2nd Semester 2023/24: Multiscale Dynamics of Multimodal Communication

James Trujillo

Conversation consists of a complex dynamic of communicative behaviors, unfolding over multiple time-scales. Individual speakers produce gestures, facial expressions, and linguistic information in the form of speech or signs. But these multimodal utterances are embedded in the back-and-forth of turn-taking. During turn-taking, speakers may align their behaviors with one another, such as using similar words or gestures. How can we understand, and even model, the complex dynamic of conversation that involves multiple communicative modalities, and at different time-scales?

In this course, you will learn how to apply NLP, information theoretic measures, and computer vision to model the dynamics of conversation.


The course will start with several lecture/discussion sessions to introduce key conceptual work, as well as introduction to (and potentially hands-on practice with) methodologies that can be used to address the key questions described above (Week 1). We will collaboratively develop concrete research questions, splitting into several groups depending on the number of students (Week 2). The rest of Weeks 2 and 3 will be dedicated to working on the research project, with regular opportunities for feedback and discussion. At the end of Week 4, groups will present their project and results.


 Some programming experience (Python or R).  NLP or computer vision knowledge/skill is an advantage, but not required. Methodological tutorials will be available, and a group’s specific approach can be based on their collective skills.


At the end of the month, students submit individual reports of their project, styled as a short research paper. Assessment is based on content and clarity of the report.


Giulianelli, M., Wallbridge, S., & Fernández, R. (2023). Information Value: Measuring Utterance Predictability as Distance from Plausible Alternatives. arXiv preprint arXiv:2310.13676.

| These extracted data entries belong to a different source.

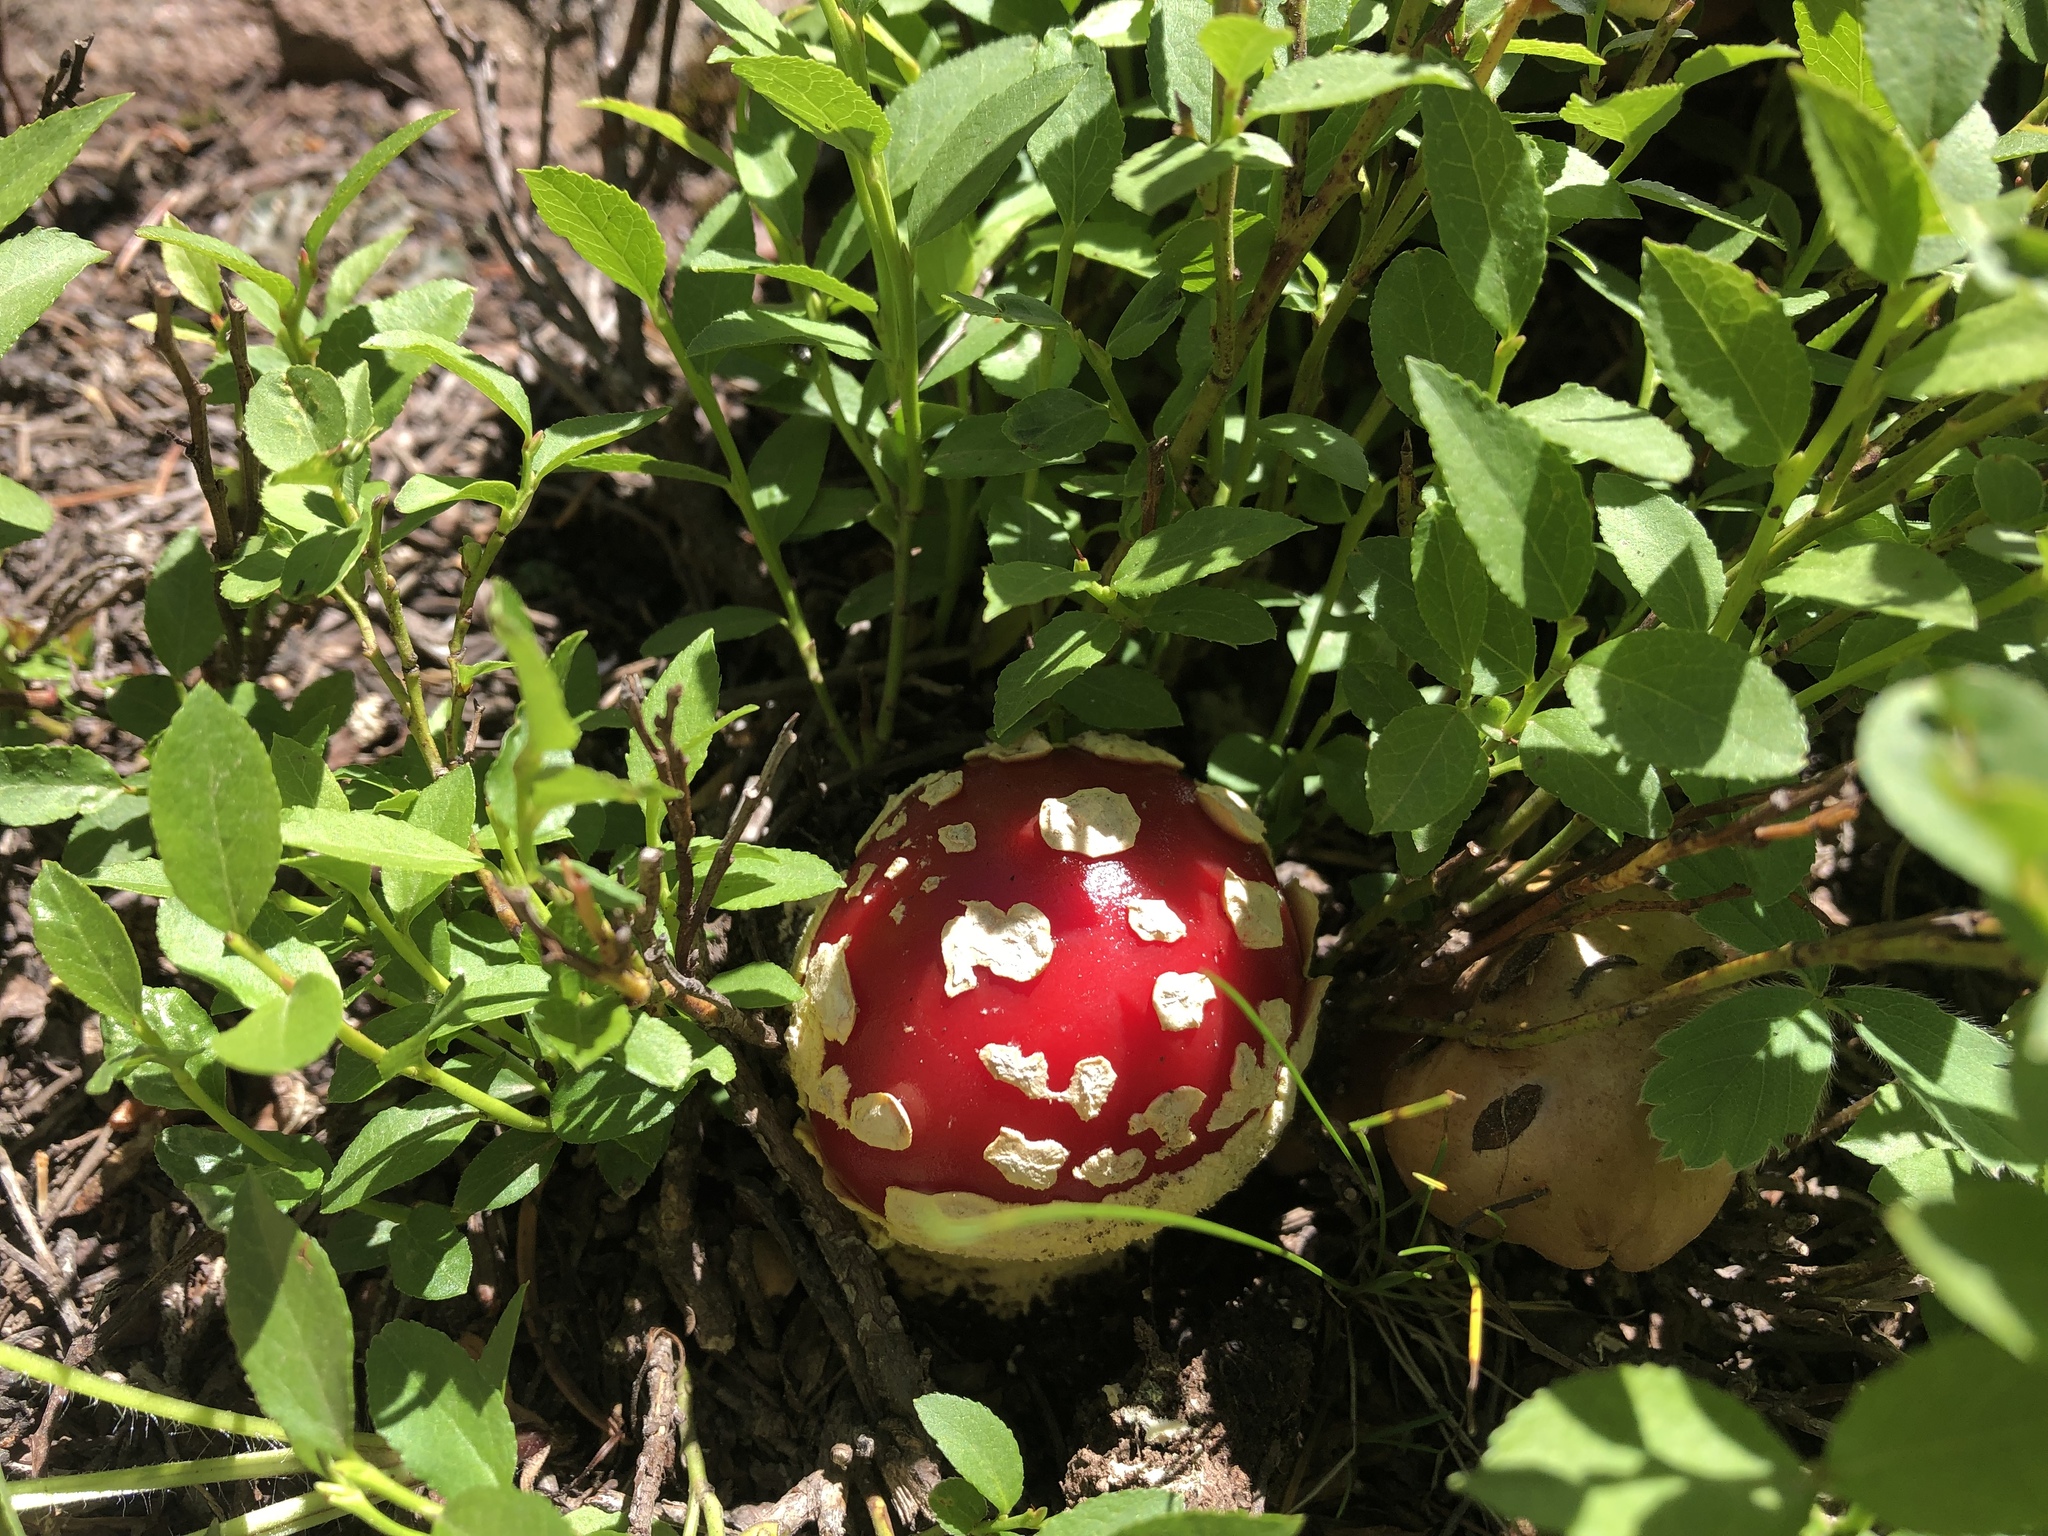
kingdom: Fungi
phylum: Basidiomycota
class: Agaricomycetes
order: Agaricales
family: Amanitaceae
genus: Amanita
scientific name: Amanita muscaria
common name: Fly agaric
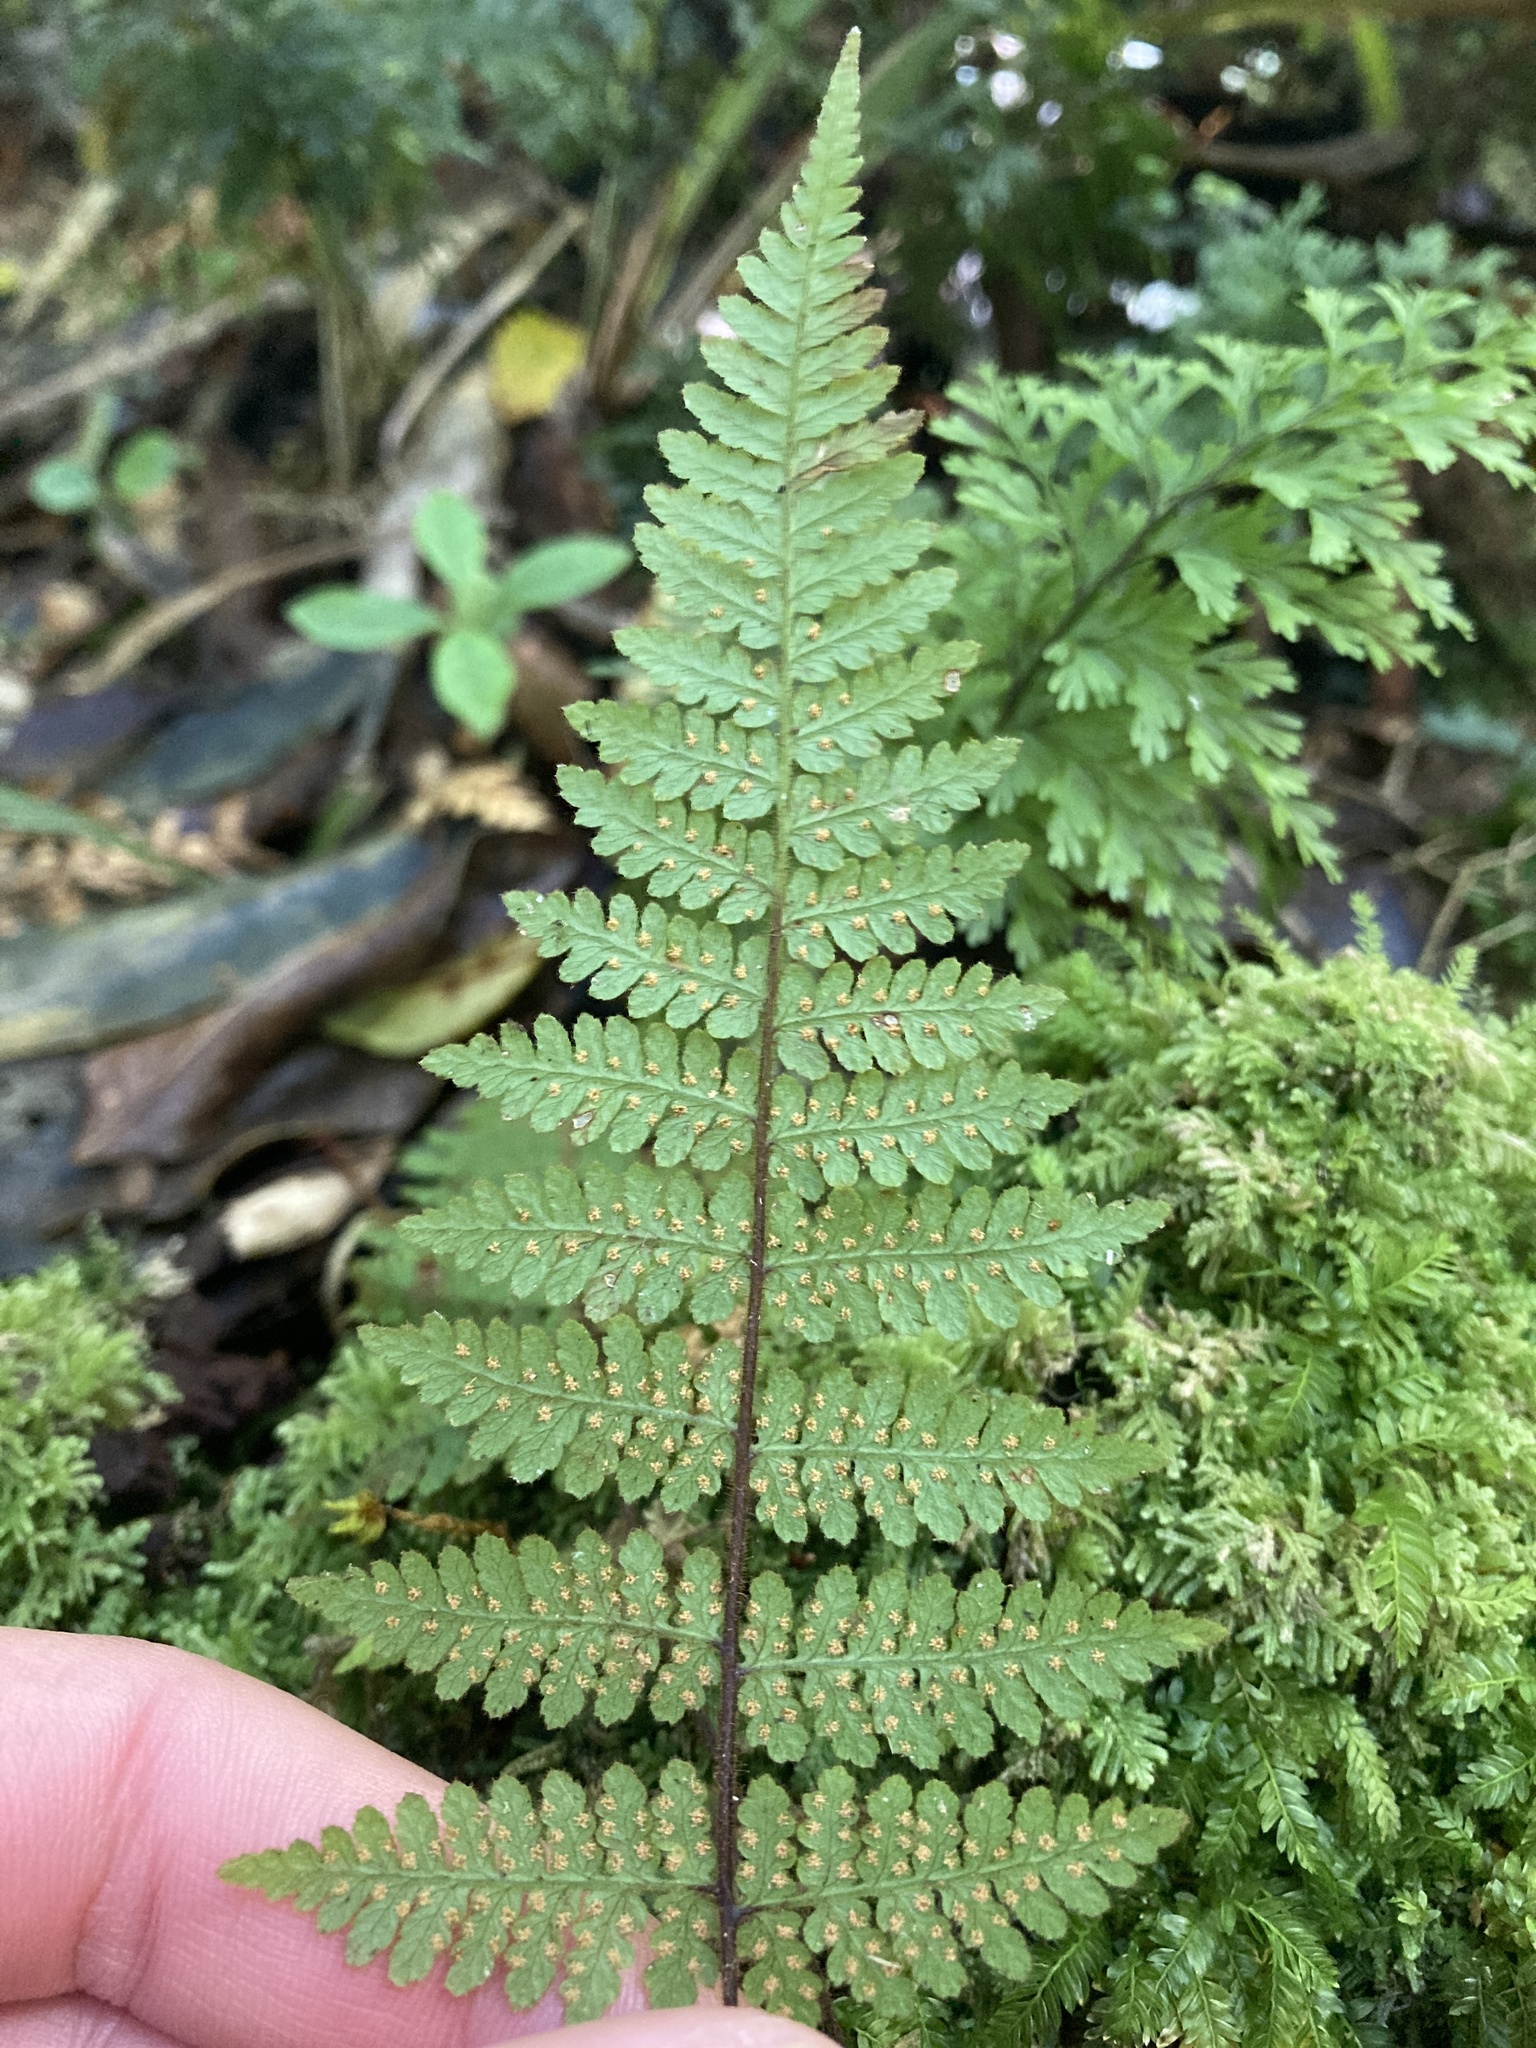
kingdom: Plantae
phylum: Tracheophyta
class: Polypodiopsida
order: Polypodiales
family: Dennstaedtiaceae
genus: Hypolepis
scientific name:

Fusaroli, R., Rączaszek-Leonardi, J., & Tylén, K. (2014). Dialog as interpersonal synergy. New Ideas in Psychology32, 147-157.

Louwerse, M. M., Dale, R., Bard, E. G., & Jeuniaux, P. (2012). Behavior matching in multimodal communication is synchronized. Cognitive science36(8), 1404-1426.

Wiltshire, T. J., Hudson, D., Belitsky, M., Lijdsman, P., Wever, S., & Atzmueller, M. (2021, September). Examining team interaction using dynamic complexity and network visualizations. In 2021 IEEE 2nd International Conference on Human-Machine Systems (ICHMS) (pp. 1-6). IEEE.